All at once, Sophie and Agatha were back in the School Master's tower, as the masked sorcerer studied the open storybook on the altar table, the Storian frozen above it.

“During this time, the Storian had been writing Callis' fairy tale, but when she vanished, the pen went still, as if it'd lost the connection to her. Suspecting he'd been betrayed, the School Master commanded his stymphs to find Callis and bring her back to him alive. But when they didn't retrieve her and there was no sign of her going to Merlin's side, the School Master assumed Callis was dead. His suspicions were confirmed when the Storian abandoned her fairy tale and moved on to another. To the School Master, Callis' story was over and forgotten.”

The scene disappeared and the girls were in pitch-darkness, Sader's small figure levitating over them.

“But unlike the School Master I had the power of sight, which meant I could see what happened after the Storian stopped writing. For unbeknownst to the School Master, Callis wasn't dead and her story
wasn't
over. Not in the least.”

Sophie and Agatha glanced at each other, shaken.

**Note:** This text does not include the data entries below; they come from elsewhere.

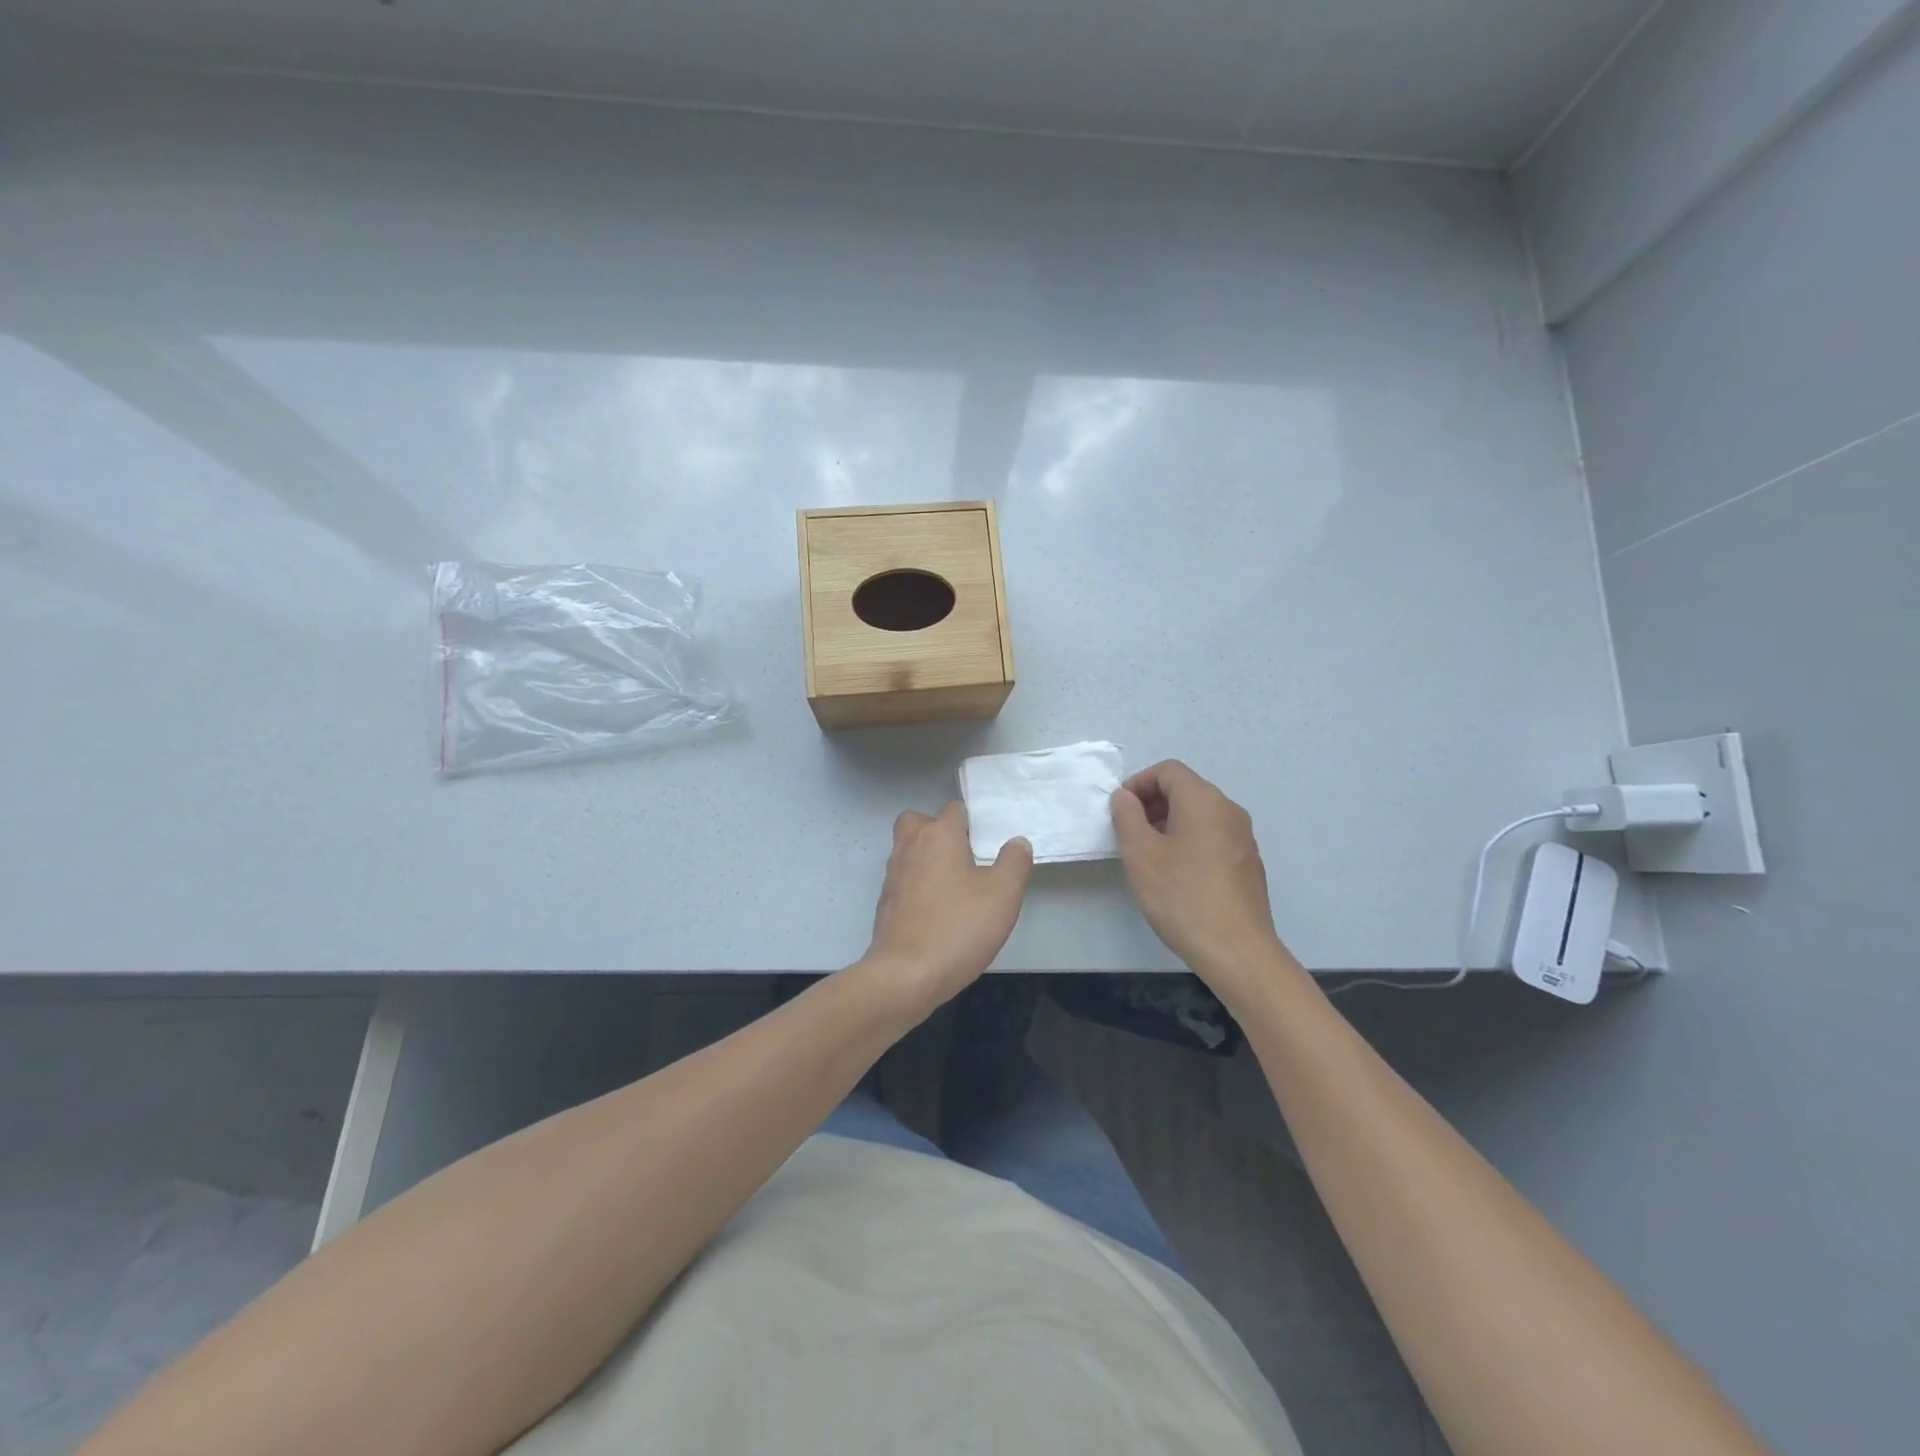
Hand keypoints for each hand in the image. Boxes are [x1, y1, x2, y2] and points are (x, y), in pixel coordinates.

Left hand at [861, 802, 1032, 1020]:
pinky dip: (917, 885)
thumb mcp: (1003, 894)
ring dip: (927, 858)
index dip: (972, 821)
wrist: (905, 975)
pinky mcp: (885, 903)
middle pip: (918, 821)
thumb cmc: (958, 928)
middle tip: (963, 855)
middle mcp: (910, 847)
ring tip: (954, 884)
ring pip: (908, 850)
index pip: (954, 809)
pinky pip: (903, 880)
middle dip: (938, 830)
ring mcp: (892, 875)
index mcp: (938, 835)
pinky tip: (937, 909)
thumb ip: (1014, 862)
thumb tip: (1017, 842)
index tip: (988, 842)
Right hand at [1110, 761, 1290, 995]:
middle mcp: (1229, 811)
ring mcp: (1243, 838)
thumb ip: (1127, 816)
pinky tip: (1175, 876)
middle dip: (1152, 803)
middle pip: (1186, 789)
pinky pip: (1212, 837)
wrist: (1237, 951)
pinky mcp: (1248, 863)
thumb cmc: (1182, 897)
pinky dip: (1188, 841)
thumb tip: (1125, 797)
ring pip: (1199, 815)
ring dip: (1168, 823)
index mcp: (1204, 800)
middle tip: (1128, 833)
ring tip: (1148, 856)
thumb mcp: (1140, 854)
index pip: (1168, 771)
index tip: (1119, 811)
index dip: (1138, 783)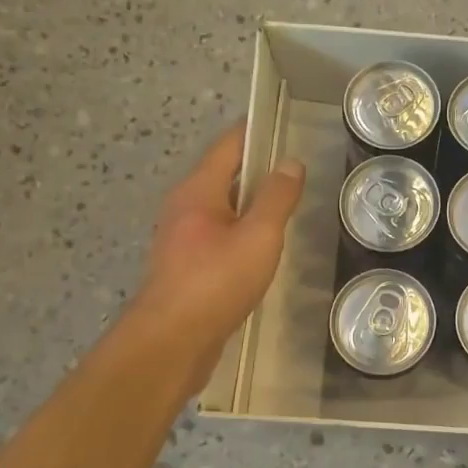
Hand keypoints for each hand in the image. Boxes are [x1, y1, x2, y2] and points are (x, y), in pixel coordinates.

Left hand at [119, 123, 305, 390]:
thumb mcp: (259, 236)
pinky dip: (241, 228)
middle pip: (224, 174)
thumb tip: (291, 163)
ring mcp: (181, 236)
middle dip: (258, 168)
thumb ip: (277, 198)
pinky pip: (218, 232)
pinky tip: (262, 245)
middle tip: (296, 169)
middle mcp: (184, 206)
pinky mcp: (185, 264)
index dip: (256, 132)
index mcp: (198, 190)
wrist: (171, 342)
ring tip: (286, 205)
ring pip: (222, 206)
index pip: (229, 145)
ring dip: (250, 201)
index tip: (285, 125)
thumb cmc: (216, 281)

“After leaving school, Callis wanted nothing to do with Evil or witchcraft ever again. But she hadn't given up on her dreams of true love. Seeing how safe and quaint Gavaldon
was, she harbored fantasies of starting over and finding a new start as a Reader,” Sader went on. “Yet, she still owed Vanessa a wish, since choosing to answer that wish had given her safe haven from the School Master. Callis promised herself it would be her very last deed of magic before she settled into ordinary life. And so she made the love potion that Vanessa had desperately wished for. But Callis warned her: it would only last one night, for matters of love were too delicate for magic, and use of a love spell for any long-term goals would only lead to the unhappiest of endings. Magic always had its price.”

A new scene melted in and Sophie and Agatha were in a crowded pub, as Stefan caroused with his friends.

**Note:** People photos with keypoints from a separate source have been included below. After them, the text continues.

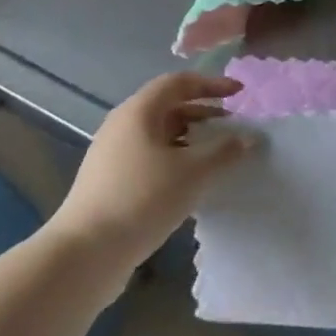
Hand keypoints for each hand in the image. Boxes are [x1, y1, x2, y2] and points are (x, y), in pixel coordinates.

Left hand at [48, 73, 254, 287]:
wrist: (85, 253)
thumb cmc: (142, 198)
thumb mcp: (193, 173)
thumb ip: (225, 151)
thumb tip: (250, 138)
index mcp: (139, 111)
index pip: (179, 82)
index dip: (212, 84)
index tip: (240, 94)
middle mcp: (122, 125)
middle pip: (168, 106)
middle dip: (203, 112)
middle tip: (231, 124)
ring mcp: (112, 154)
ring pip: (158, 134)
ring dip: (190, 138)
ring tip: (216, 154)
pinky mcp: (109, 181)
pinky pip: (149, 156)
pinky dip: (175, 158)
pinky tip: (190, 181)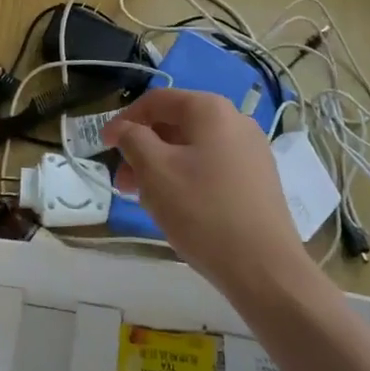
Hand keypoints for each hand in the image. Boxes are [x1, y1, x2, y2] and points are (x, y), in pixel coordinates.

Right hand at [105, 88, 313, 303]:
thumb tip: (125, 129)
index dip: (124, 120)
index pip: (157, 101)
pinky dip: (186, 179)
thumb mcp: (155, 171)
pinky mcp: (258, 181)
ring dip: (162, 167)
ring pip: (193, 149)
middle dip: (142, 149)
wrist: (265, 269)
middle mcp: (236, 121)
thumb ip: (132, 140)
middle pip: (176, 124)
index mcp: (211, 109)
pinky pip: (212, 168)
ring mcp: (252, 151)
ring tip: (144, 200)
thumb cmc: (203, 211)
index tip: (104, 146)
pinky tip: (176, 209)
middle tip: (122, 182)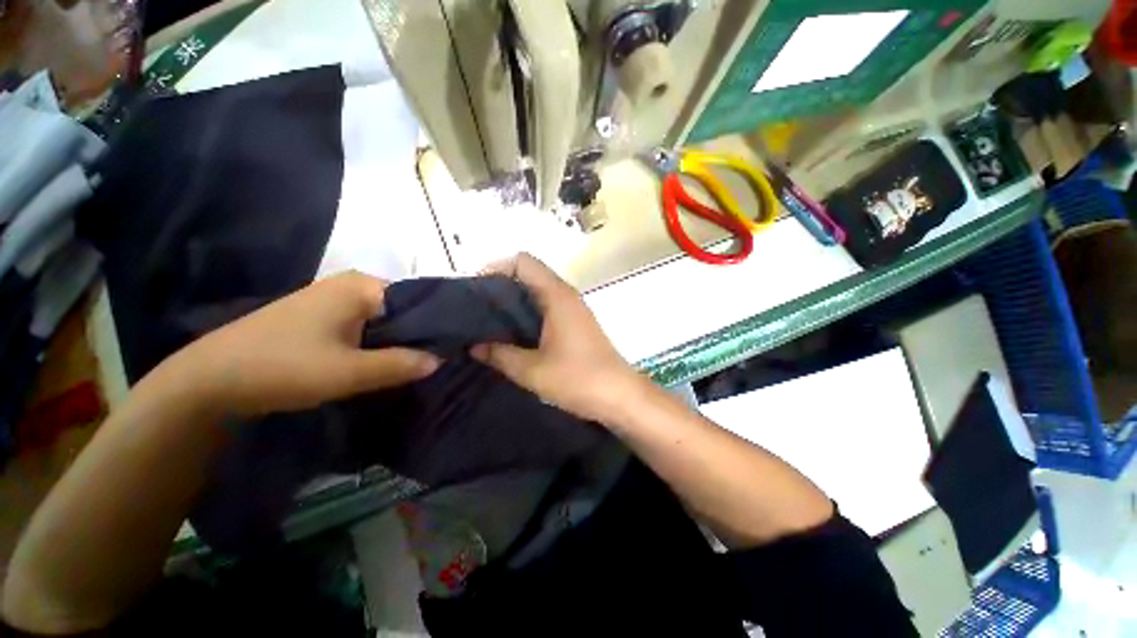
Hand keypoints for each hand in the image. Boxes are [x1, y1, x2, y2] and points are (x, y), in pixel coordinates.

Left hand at [168, 271, 439, 415]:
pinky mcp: (323, 319)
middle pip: (403, 310)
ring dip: (399, 343)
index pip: (419, 299)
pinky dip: (379, 345)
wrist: (209, 380)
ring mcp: (335, 302)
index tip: (453, 347)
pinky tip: (387, 364)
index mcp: (362, 286)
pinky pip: (366, 329)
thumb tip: (441, 360)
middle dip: (419, 336)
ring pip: (385, 322)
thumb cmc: (281, 366)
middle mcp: (352, 286)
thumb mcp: (347, 372)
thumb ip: (399, 364)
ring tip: (420, 364)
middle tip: (439, 360)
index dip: (437, 324)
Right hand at [471, 253, 643, 422]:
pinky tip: (512, 336)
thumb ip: (499, 355)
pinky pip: (546, 308)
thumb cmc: (578, 379)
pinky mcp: (575, 324)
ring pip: (537, 293)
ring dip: (513, 303)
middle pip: (529, 275)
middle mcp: (566, 295)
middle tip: (476, 310)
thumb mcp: (532, 370)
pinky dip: (527, 315)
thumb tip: (473, 346)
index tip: (476, 291)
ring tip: (488, 323)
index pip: (523, 262)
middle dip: (501, 287)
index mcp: (557, 296)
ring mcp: (573, 309)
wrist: (620, 396)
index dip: (497, 268)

“Vanessa paid no heed,” Sader said.

Stefan put his drink down on a table and a hooded shadow slipped by and poured a vial of smoky red liquid into it, just before Stefan picked it back up.

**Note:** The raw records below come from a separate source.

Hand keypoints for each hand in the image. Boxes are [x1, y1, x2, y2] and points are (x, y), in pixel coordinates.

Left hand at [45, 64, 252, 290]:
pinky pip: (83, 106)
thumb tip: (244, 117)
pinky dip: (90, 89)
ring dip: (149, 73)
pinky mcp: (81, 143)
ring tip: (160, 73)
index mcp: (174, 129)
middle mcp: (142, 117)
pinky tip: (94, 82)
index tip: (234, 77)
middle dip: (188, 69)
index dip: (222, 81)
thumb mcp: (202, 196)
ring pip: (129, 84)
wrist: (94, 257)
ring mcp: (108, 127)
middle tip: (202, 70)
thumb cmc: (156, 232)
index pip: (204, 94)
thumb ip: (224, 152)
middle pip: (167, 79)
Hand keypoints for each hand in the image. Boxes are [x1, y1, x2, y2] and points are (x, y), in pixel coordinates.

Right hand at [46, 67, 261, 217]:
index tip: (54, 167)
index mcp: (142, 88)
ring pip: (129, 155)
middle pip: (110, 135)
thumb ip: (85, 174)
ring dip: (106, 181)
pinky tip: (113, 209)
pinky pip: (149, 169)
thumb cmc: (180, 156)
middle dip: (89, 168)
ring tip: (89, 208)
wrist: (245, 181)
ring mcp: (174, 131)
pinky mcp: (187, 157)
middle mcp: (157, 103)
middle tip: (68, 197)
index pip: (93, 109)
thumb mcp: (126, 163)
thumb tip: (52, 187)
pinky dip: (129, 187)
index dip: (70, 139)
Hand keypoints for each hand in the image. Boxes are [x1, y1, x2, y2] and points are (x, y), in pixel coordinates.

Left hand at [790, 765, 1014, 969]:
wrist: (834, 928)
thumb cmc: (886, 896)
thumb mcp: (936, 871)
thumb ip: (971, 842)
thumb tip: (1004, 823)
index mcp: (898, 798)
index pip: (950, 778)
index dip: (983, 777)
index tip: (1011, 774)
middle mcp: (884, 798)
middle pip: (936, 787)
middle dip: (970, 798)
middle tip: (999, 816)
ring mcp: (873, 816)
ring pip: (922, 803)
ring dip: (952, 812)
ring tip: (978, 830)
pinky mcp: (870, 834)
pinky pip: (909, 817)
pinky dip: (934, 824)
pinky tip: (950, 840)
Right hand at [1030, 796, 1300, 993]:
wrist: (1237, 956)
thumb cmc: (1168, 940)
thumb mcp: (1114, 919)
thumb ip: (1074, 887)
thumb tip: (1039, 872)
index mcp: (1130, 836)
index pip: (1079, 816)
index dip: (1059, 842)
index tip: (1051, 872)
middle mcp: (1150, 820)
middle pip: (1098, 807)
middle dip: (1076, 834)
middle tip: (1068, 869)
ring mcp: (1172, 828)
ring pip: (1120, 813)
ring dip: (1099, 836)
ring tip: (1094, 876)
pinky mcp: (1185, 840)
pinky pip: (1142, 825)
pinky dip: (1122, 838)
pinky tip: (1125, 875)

“She tricked Stefan into drinking the spell and he instantly fell in love with her. And even though the spell soon wore off, as Callis had warned, the potion had a far more enduring effect. For it wasn't long before Vanessa knocked on Stefan's door and told him she was bearing his child. Which meant by Council Law that he had to marry her.”

The scene changed to Honora and Stefan arguing heatedly on Honora's porch.

“Furious, Honora broke ties with Stefan. How could he betray her trust? And with her best
friend
, no less? Stefan swore it was black magic. He had no love for Vanessa, and when he'd returned to her house to confront her, he'd noticed
a strange houseguest huddling in her room. It was
she
who did it, he told Honora. The stranger. He could see the guilt in her eyes. That witch had cast a spell over him—he was sure of it! How could Vanessa do such a heartless thing? Trap him into marriage with a child? An innocent child? He feared the spell would backfire somehow. . . . But Honora wouldn't listen. Stefan begged her not to give up on him, but it was no use. No matter what he said, Honora didn't believe his story and wanted nothing further to do with him. So Stefan took his story to the Elders instead.”